American Express (AXP-US) fell 2.2 percent to $181.64
American Express Co reported first-quarter profit on Friday that topped Wall Street expectations, helped by strong spending by its cardholders around the world, as consumer demand for travel and entertainment returned to pre-pandemic levels.
American Express said foreign-exchange-adjusted travel and entertainment spending rose 121% from a year earlier and reached pre-global levels for the first time in March.
Gap Inc.(GPS-US) fell 20.2 percent to $11.40
GAP announced on Thursday that Nancy Green, CEO of sub-brand Old Navy, will leave this weekend and expects first-quarter sales to decline more than initially expected.
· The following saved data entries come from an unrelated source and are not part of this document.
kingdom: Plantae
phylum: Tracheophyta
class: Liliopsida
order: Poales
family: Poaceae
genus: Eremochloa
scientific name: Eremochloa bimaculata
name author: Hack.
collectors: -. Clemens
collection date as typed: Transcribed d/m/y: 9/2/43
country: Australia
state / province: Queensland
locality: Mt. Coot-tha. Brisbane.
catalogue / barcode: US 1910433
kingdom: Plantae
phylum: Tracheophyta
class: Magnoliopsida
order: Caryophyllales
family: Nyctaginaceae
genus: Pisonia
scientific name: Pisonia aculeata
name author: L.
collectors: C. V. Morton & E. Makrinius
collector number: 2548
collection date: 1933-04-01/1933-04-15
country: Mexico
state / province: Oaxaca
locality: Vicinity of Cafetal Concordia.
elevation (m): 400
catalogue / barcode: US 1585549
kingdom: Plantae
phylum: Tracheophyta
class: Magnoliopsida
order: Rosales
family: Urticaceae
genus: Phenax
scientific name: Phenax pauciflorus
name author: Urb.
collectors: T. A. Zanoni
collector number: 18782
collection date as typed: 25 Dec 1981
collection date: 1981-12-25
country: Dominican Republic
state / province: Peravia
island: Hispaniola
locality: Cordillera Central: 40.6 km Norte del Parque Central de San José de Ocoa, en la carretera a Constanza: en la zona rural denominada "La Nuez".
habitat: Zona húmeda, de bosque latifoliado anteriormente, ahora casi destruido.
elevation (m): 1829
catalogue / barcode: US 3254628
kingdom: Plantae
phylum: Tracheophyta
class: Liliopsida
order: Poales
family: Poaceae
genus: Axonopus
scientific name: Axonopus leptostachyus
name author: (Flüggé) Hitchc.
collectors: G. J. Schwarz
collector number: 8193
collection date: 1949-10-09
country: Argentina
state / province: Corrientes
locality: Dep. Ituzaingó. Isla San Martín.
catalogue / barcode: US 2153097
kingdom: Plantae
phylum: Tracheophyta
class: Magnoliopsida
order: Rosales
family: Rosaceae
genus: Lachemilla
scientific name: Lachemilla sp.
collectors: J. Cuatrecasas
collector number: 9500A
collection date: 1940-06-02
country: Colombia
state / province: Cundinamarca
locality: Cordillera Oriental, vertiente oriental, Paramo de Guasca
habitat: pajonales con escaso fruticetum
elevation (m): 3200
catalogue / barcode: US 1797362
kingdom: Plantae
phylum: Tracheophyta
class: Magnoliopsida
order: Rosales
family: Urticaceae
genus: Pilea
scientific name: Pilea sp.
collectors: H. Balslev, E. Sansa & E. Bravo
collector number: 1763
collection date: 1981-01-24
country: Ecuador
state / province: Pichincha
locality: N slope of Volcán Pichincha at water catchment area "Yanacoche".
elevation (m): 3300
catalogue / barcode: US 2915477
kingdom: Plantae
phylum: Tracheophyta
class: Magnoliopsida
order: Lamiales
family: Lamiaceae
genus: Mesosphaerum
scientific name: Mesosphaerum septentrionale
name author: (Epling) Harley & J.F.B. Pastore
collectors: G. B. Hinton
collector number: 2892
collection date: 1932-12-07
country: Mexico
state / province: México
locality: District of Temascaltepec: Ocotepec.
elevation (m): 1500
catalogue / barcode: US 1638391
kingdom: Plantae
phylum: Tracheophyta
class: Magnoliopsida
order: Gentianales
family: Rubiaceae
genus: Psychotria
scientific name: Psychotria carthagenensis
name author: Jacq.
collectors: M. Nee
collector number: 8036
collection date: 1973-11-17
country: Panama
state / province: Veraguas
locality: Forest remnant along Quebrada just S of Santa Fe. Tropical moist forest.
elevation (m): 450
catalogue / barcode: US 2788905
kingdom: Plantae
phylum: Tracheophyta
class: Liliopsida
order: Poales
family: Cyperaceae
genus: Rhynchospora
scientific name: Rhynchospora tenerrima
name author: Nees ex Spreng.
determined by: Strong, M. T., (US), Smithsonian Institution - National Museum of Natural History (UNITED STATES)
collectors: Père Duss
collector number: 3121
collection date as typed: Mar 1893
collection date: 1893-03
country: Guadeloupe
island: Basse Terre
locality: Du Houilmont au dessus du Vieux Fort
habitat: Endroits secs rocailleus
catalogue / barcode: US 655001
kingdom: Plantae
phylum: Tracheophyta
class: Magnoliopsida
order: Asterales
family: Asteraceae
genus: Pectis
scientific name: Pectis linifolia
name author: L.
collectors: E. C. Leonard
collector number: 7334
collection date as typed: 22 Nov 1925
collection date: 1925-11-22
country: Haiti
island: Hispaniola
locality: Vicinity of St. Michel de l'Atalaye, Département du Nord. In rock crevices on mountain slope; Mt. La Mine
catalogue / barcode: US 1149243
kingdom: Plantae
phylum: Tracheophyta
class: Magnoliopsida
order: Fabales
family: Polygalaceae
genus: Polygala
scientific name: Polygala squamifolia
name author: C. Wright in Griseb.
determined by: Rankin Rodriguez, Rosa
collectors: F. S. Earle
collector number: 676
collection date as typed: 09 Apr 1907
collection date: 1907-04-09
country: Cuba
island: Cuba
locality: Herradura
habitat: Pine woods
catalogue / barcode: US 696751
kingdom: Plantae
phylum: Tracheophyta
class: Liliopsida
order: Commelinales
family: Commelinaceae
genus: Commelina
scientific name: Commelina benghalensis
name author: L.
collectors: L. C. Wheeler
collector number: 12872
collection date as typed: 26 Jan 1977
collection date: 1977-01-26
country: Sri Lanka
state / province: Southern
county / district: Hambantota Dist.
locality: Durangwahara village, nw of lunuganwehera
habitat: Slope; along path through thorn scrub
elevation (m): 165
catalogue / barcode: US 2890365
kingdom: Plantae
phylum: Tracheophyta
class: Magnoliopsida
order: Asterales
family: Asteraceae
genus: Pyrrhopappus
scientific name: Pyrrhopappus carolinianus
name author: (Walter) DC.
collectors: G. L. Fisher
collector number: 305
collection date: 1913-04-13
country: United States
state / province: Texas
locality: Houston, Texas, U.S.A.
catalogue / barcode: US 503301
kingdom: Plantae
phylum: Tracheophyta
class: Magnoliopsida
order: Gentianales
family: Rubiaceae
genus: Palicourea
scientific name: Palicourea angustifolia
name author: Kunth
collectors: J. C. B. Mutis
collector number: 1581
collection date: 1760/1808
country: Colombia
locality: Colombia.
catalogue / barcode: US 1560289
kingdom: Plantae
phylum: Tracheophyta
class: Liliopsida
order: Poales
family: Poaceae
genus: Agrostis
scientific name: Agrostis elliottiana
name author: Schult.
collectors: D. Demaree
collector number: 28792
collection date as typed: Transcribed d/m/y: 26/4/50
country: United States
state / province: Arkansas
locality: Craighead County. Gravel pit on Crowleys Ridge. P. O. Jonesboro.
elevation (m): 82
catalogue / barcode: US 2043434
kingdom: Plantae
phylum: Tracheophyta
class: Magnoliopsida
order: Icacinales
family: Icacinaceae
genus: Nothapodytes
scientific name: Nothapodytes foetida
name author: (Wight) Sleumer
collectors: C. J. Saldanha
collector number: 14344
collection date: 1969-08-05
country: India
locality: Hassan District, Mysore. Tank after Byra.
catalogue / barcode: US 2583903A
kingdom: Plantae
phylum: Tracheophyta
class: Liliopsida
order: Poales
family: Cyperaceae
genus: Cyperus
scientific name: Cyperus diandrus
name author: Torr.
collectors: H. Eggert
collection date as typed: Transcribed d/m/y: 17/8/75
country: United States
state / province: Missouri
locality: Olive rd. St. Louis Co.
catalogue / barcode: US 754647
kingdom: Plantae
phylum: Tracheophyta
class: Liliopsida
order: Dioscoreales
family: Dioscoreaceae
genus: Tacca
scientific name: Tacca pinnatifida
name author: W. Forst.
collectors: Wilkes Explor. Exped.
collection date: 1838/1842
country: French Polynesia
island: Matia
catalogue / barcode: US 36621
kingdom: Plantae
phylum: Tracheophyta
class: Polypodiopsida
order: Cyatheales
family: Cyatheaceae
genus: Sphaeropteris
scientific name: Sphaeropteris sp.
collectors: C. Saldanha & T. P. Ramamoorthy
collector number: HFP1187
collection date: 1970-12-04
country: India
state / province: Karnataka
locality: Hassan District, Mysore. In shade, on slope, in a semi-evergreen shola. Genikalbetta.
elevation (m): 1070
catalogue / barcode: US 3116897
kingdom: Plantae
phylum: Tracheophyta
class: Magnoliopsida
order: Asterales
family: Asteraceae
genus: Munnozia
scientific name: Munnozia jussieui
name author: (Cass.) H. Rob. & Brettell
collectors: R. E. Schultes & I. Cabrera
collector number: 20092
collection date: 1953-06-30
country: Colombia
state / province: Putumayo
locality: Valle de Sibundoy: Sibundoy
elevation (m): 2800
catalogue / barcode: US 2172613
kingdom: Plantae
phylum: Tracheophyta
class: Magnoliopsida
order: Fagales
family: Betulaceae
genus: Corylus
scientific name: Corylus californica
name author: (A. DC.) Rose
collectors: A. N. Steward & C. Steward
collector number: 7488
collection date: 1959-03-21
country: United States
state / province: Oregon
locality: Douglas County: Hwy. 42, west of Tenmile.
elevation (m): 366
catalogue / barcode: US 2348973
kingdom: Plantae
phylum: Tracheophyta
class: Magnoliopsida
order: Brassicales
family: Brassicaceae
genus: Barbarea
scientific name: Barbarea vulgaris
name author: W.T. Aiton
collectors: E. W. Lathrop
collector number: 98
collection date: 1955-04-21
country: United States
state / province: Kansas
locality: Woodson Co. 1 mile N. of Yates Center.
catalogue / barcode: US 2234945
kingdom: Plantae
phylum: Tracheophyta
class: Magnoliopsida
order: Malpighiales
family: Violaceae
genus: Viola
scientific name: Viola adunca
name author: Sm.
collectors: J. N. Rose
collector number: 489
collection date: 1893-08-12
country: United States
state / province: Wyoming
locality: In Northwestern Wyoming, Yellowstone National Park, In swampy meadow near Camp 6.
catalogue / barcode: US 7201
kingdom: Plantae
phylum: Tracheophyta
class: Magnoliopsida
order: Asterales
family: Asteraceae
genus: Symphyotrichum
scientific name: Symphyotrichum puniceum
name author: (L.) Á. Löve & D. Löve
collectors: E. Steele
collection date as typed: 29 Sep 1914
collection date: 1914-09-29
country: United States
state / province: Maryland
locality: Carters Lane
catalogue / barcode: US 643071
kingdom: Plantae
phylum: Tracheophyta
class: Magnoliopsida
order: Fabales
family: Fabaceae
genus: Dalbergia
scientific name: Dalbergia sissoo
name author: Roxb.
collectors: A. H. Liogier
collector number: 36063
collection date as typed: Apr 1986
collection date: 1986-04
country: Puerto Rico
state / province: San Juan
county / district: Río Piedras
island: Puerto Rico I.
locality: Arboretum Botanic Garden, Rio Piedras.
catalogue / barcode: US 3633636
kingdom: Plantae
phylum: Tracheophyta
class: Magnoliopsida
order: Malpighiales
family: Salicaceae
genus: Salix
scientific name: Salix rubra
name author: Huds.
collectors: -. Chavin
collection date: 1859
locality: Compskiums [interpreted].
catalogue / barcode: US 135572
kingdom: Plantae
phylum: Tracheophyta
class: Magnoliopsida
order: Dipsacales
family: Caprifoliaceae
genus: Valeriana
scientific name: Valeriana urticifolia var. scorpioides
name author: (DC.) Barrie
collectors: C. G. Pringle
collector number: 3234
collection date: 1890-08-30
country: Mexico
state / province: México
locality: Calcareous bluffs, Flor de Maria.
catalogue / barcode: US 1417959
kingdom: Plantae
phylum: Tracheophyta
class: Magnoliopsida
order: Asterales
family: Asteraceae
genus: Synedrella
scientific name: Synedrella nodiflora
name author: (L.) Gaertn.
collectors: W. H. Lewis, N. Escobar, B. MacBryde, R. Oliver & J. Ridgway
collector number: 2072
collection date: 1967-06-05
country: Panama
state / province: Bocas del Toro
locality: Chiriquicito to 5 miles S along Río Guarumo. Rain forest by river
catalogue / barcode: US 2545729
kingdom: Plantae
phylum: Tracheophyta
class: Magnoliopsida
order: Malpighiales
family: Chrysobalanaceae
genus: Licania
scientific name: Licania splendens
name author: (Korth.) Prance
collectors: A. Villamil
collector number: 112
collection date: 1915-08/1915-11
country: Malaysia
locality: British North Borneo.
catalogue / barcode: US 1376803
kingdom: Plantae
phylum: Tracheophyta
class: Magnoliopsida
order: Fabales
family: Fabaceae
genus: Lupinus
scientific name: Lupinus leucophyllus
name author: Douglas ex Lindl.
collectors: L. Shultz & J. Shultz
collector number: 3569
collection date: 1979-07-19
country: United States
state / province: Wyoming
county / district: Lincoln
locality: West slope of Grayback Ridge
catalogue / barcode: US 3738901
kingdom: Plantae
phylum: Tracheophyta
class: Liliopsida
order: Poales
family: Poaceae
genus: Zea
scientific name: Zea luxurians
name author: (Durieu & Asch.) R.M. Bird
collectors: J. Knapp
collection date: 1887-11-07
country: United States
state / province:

Gap expects net revenue to fall 10-15% in the first quarter of fiscal 2022 compared with the same period a year earlier, following expecting a mid- to high-single-digit decline in revenue for the quarter.
Daily key economic data:
- US April Markit manufacturing PMI initial value, expected 58, the previous value of 58.8
Wall Street Analysis:
Anastasia Amoroso, chief investment strategist at iCapital Securities LLC, said that U.S. stocks are now being pulled by two forces. The first is that corporate earnings are actually pretty good, but the increasing number of hawkish comments from U.S. Federal Reserve officials are pulling down. Rising momentum.
Goldman Sachs analyst Chris Hussey pointed out that with the labor market tightening and business sentiment weakening,10-Year U.S. Treasury YieldRising, which resurfaced fears of stagnant inflation. In this context, investors are evaluating the financial performance of companies.
Ian Lyngen, head of rates strategy at BMO Capital Markets, believes that it remains unknown whether Powell will be able to implement the necessary strategies without derailing the economic recovery and raise rates no less than is needed to contain inflation.